1:老子《道德经》第二十九章，老子故里，中国鹿邑。

spark算子深度解析

Posted on 2016-08-19 In BigData

“以道佐人主者，不以兵强天下。
其事好远。
师之所处，荆棘生焉；大军之后，必有凶年。
善有果而已，不敢以取强。
果而勿矜，果而勿伐，果而勿骄。
果而不得已，果而勿强。
物壮则老，是谓不道，不道早已。”¹

spark内置了非常多有用的算子（方法），通过对这些算子的组合就可以完成业务需要的功能，spark的编程归根结底就是对spark算子的使用，因此非常有必要对这些内置算子进行详细的归纳。
spark算子在大的方向上可以分为两类：

名称	说明
Transformation	`变换、转换算子`：不触发提交作业，只是完成作业中间过程处理；Transformation 操作是延迟计算的，也就是说从一个RDD 转换生成另一个 RDD 的转换操作不是马上执行，需要等到有 Action 操作的时候才会真正触发运算。Transformation参数类型为value或者key-value的形式。
Action	`行动算子`：触发SparkContext提交job作业。Action 算子会触发 Spark 提交作业（Job），并将数据输出 Spark系统。

上表中提到Transformation的参数类型分为两类：value和key-value形式，对其归纳如下：

value 类型

细类型	算子
输入分区与输出分区一对一型	map flatMap mapPartitions glom
输入分区与输出分区多对一型	union cartesain
输入分区与输出分区多对多型	groupBy
输出分区为输入分区子集型	filter distinct substract sample takeSample
Cache型	cache persist
#### key-value类型
细类型	算子
:——	:——
输入分区与输出分区一对一	mapValues
对单个RDD或两个RDD聚集	单个RDD聚集: combineByKey reduceByKey partitionBy 两个RDD聚集: Cogroup
连接	join leftOutJoin和 rightOutJoin

Action算子

细类型	算子
无输出	foreach
HDFS	saveAsTextFile saveAsObjectFile
Scala集合和数据类型	collect collectAsMap reduceByKeyLocally lookup count top reduce fold aggregate

接下来，以pyspark为编译环境对上述算子(不限于)进行详细解析。

Welcome to
      ____              __
     / __/__  ___ _____/ /__
    _\ \/ _ \/ _ `/ __/  '_/
   /__ / .__/\_,_/_/ /_/\_\   version 2.3.0.cloudera2
      /_/

Using Python version 2.7.5 (default, Aug  4 2017 00:39:18)
SparkSession available as 'spark'.

map

map(f, preservesPartitioning=False)

map是对RDD中的每个元素都执行一个指定的函数来产生一个新的RDD，RDD之间的元素是一对一关系。
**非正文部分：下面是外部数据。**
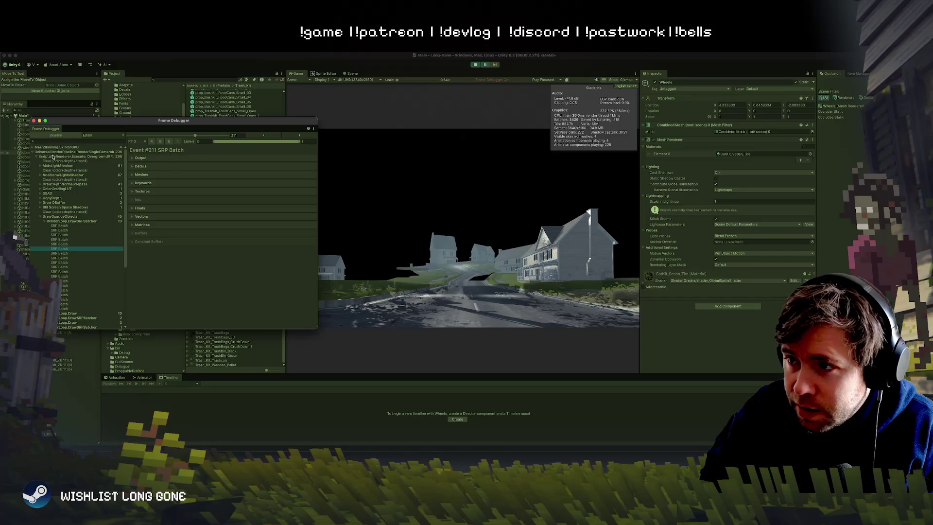
key(Down)
key(Down)
key(Down)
1	>>> x = sc.parallelize([1,2,3,4])
2	>>> y = x.map(lambda x:(x**3))
3	>>> y.collect()
4	[1, 8, 27, 64]

filter

filter(f)

对RDD元素进行过滤，返回一个新的数据集，由经过func函数后返回值为true的原元素组成。

1	>>> y = x.filter(lambda x:x>2)
2	>>> y.collect()
3	[3, 4]

flatMap

flatMap(f, preservesPartitioning=False)

类似于map，但是每一个输入元素会被映射为0到多个输入元素，RDD之间的元素是一对多关系。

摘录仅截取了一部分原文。